I do not say this to sound my own horn, but to illustrate a point. Many would say that this is worthy and commendable. But I do not remember hearing it. After many disciplinary episodes, I made the decision, despite my consistently negative feelings, to work towards the top. The reward I got for my effort was not praise, but neglect. And I still heard about the need for ‘stick-tuitiveness’ now and then. This is not intended to be a personal expose, but a personal illustration. My efforts were not motivated by fear; my personal choice to excel academically was born out of a desire for recognition and acceptance: I wanted to REACH something, not AVOID depression and delinquency. I was positively motivated; and still I heard ominous reminders about that ‘stick-tuitiveness’. Many years later, I realized that what I heard was borne out of the expectation that I would eventually -have to- become like those guiding me; that I would -have to- get a job and run the rat race, that I would -have to- (insert cultural paradigm), because that’s what everybody else in the family did, because ‘that’s just the way it is’, ‘that’s just what you gotta do’. To those counseling me, ‘stick-tuitiveness’ meant doing what was expected by peers or society, no matter how unappealing or unnatural it might seem.
Horse manure.
The main benefit of survival thinking is that it forces you to take action. The main drawback of survival thinking is that it forces you to take action at the expense of imagination and creativity. The proliferation of employeeship has affected the West in many ways, not the least of which is that it has reinforced survival mentality by proscribing fixed ‘slots’ or niches of opportunity within a defined structure. This initially placates both the lizard-brain and the imagination (more technically, the amygdala and the Pre-Frontal Cortex), and may even stimulate the latter; but as time goes on, when the burdens of life weigh more and more heavily on a fixed opportunity, the lizard-brain starts to speak again, exerting the pressure to act; and we tend to act within the system, without much creativity or ingenuity, without looking for alternatives to the situation of being someone else’s paid servant.

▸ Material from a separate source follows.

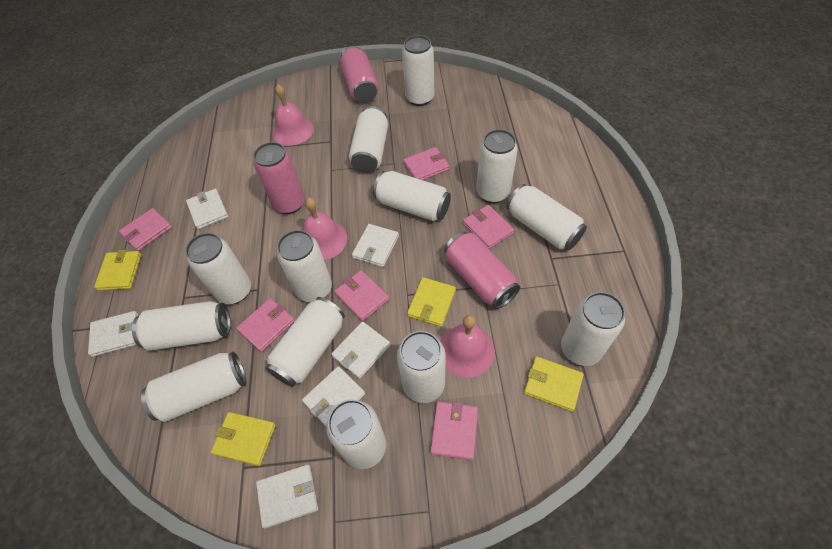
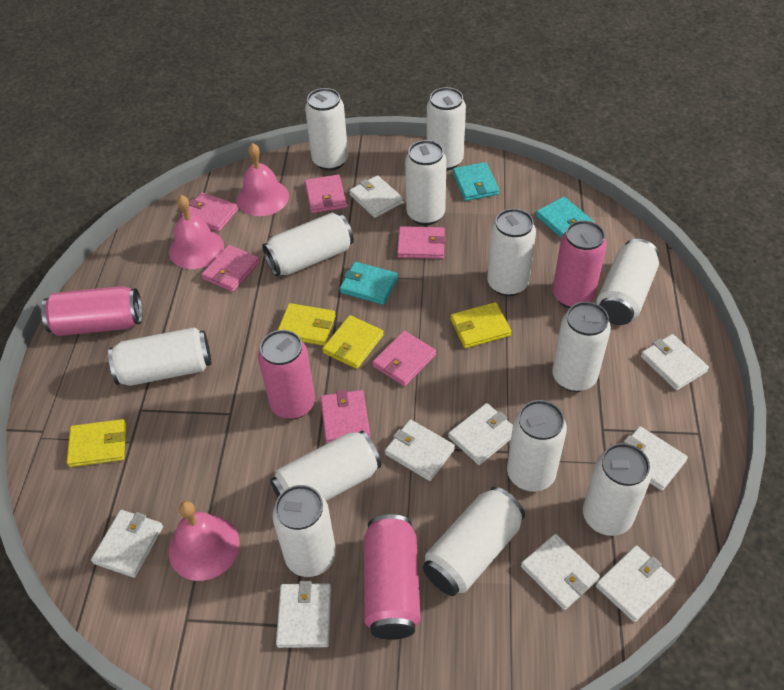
pink can: [253,142,305,214] [340,46,379,103] [444,232,520,309] = 3 -> [41,286,142,336] [258,330,315,419] [364,514,421,640] [553,220,607,308] = 4
turquoise wallet: none = 0 -> [340,262,398,305] [453,162,499,201] [536,197,594,238] = 3
white wallet: [88,311,139,357] [186,189,228,229] [256,465,318,529] [302,366,365,427] [331,321,390,379] [352,224,399,267] = 6 -> [91,510,163,578] [276,581,331,648] [349,175,403,218] [385,419,455,481] [448,403,513,465] [521,534,600,610] [596,545,675,622] [624,426,688,491] [641,334,709,391] = 9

To tie it all together: My interest in Dave’s two terms is in understanding why the majority of people don’t ‘see’ entrepreneurship as an alternative, and why most who do don’t put in the effort to make it work: They’re seeking to survive, not succeed; they’re dreading failure, not dreaming of winning. The Fifth Law of Decline, the Law of Inertia (or the ‘doom loop’, as Jim Collins called it), is what pushes people into survival thinking and away from entrepreneurial thinking. This is not the only reason for the slim success rate of entrepreneurs, but I think it is an important one. What tends to not be understood is that fighting inertia and natural inclinations isn’t important only for the moment, but over the long haul as well; that’s what ‘stick-tuitiveness’ REALLY means.
Reposted at http://huntingtarg.wordpress.com/2014/08/04/the-real-struggle/
@Dave Charbonneau: “(The argument can then be made that working in a given segment IS the entrepreneurial enterprise, not the ideas or businesses that are passing through the process. This would be correct, of course. But the article’s description appeared to ward off one’s focusing on segments in general — or, at least, starting multiple businesses).”
Well said! I totally agree with this. Good clarification!